Top of DATA
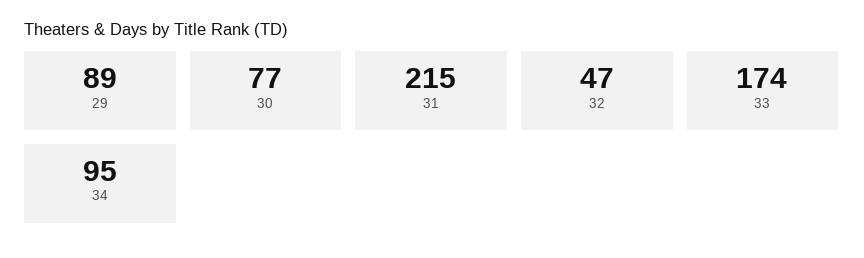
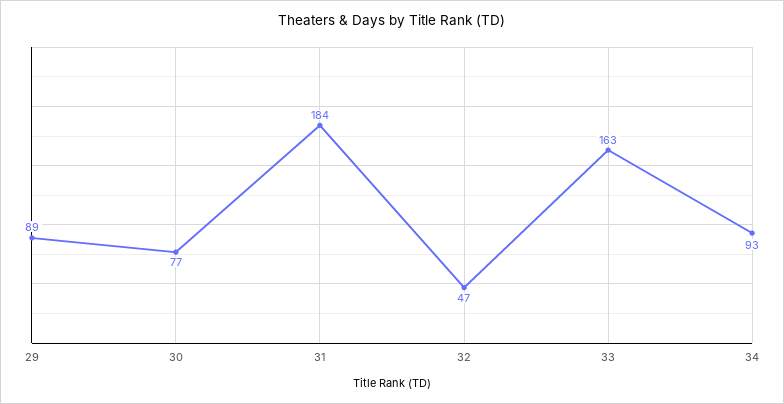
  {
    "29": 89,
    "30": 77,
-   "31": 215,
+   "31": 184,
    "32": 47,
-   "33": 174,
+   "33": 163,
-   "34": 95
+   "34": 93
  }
Bottom of DATA
Top of DATA
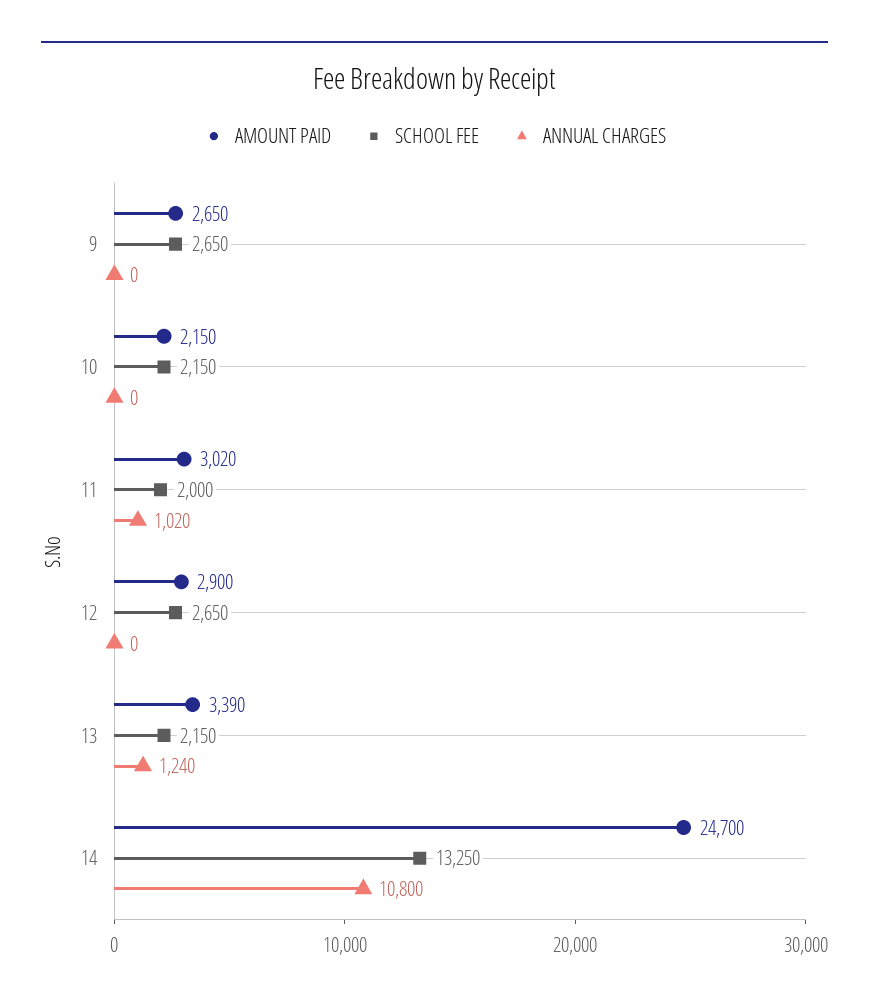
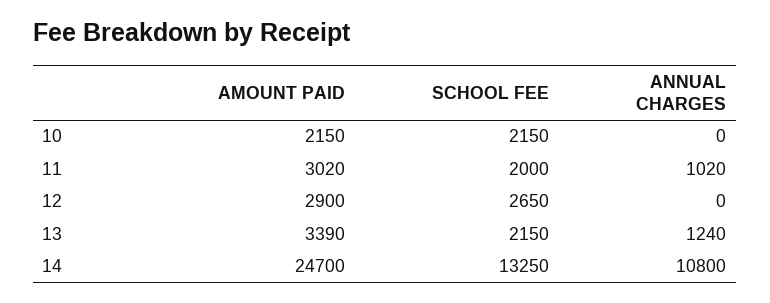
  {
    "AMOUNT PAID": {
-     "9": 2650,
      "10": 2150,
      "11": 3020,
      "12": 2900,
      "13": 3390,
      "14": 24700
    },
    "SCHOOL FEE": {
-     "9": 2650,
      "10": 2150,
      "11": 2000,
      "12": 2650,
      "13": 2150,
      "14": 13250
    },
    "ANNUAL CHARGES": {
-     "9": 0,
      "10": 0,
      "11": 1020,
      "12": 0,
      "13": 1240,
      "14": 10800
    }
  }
Bottom of DATA
Top of DATA
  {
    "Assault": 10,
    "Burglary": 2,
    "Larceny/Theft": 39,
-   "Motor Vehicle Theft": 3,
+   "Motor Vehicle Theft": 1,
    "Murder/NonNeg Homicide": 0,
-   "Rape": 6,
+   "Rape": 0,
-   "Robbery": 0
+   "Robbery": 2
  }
Bottom of DATA
#### [EXERCISE GOAL]
Give the number of lines in the entries that hold the word "Motor", and nothing else.

#### [ANSWER SPACE]
2